Она быстро вскочила на лавку и погасила свет.
Сережа проснулся неведомо где, от какого-то глухого рокота – не то грома, не то обвала, гул от которого прошел под землей. Фрося села рядом с Сережей, с голыми, белыми плечами, и испуганно схватилась за его руку, как слабая за сильного. И в это время раздался второй гулкий удар где-то совсем, казалось, близко, хатенка задрожала, и окна отозвались тихим жалобным звенением.
Эти странные, потрясающие гулы, страшная боль в голове и сквозь боль внезапное пронзительное ощущение счастья, голые, белые плечи Фроси и ощущение стыда и чуть брезжущий в окнах рассвет пасмурного утра – все это слилось для Сережи в одно неизгладимое на всю жизнь впечатление.
Но сейчас оно было мгновенно разрушено тем, что кто-то мелкими и твердыми толчками отворил дверь и в горенку, ступая кривыми замурзанными ножонками в один бок, точно его нес ветер, вошел крепкий, с черными, как сливы, глазами и белыми волосиками годовалый мальчик, – вошел, увидел маму, незнакомого дядю и издал вопросительный звук:
– У… у… у?..
– Куда ты, родимец! – В сенях зашаркали босые ступни, и приблудная бабка все-таки вошла в горенку.

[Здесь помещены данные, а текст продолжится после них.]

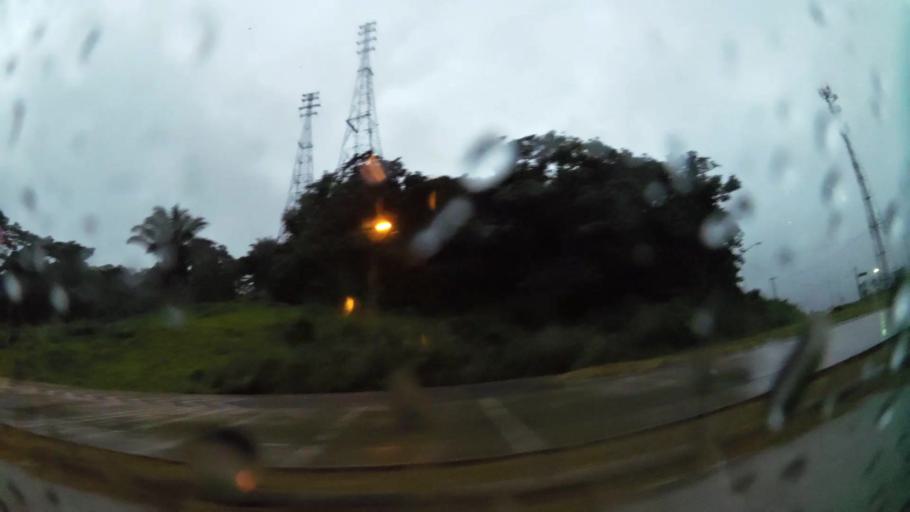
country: PA
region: Panama
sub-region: Distrito de Panama
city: Paraiso
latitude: 9.0353
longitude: -79.6302
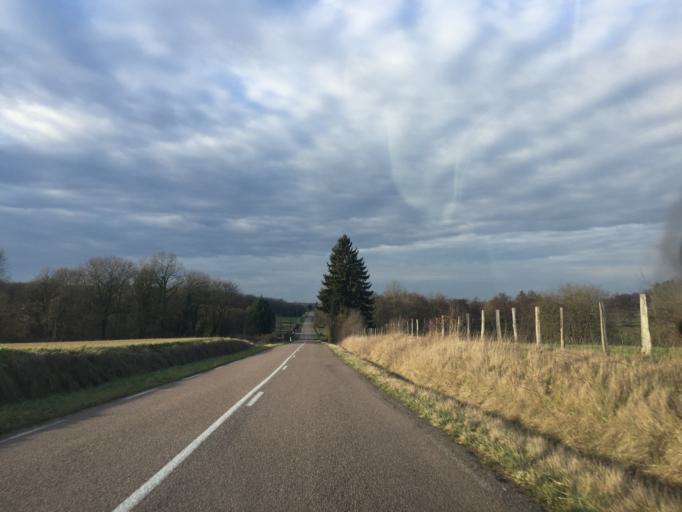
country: FR
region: Franche-Comte
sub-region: Departement du Jura
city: Arbois
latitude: 46.9263
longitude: 5.6898
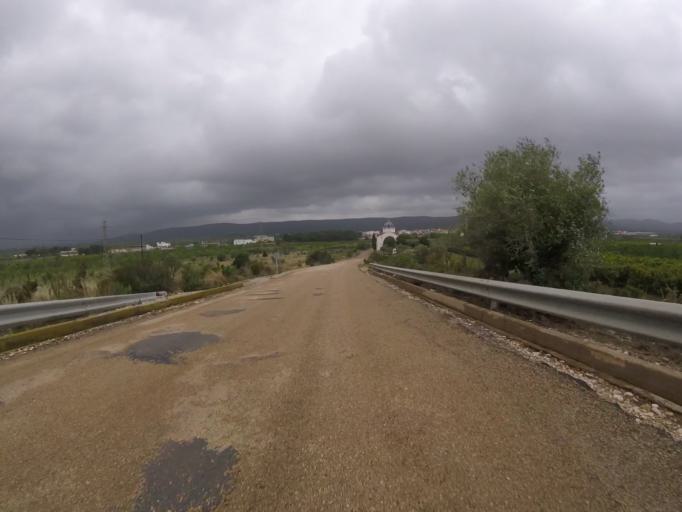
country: ES
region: Valencia
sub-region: Provincia de Castello
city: Alcala de Xivert
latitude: 40.2965
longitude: 0.2328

Петр и Яков Бутов в тот момент, когда Сеня и Сережа зашли к ним, спорили о том, взрывать ли стоившие многие миллионы денег новые американские подъемники.
Их было три, подъемника, по числу перевалов. Те, что были близ рудника и близ Кангауза, взялись взорвать сами рабочие, и там все уже было налажено. А подъемник возле станции Сицы должны были взорвать партизаны, дав этим взрывом, слышным в оба конца, сигнал и руднику и Кангаузу.
Бутову, работавшему на руднике со дня его основания и любившему его больше родной матери, было жаль подъемников. И Петр, чтобы не сорвалось дело, послал вместе с Бутовым вконец измученного Сеню.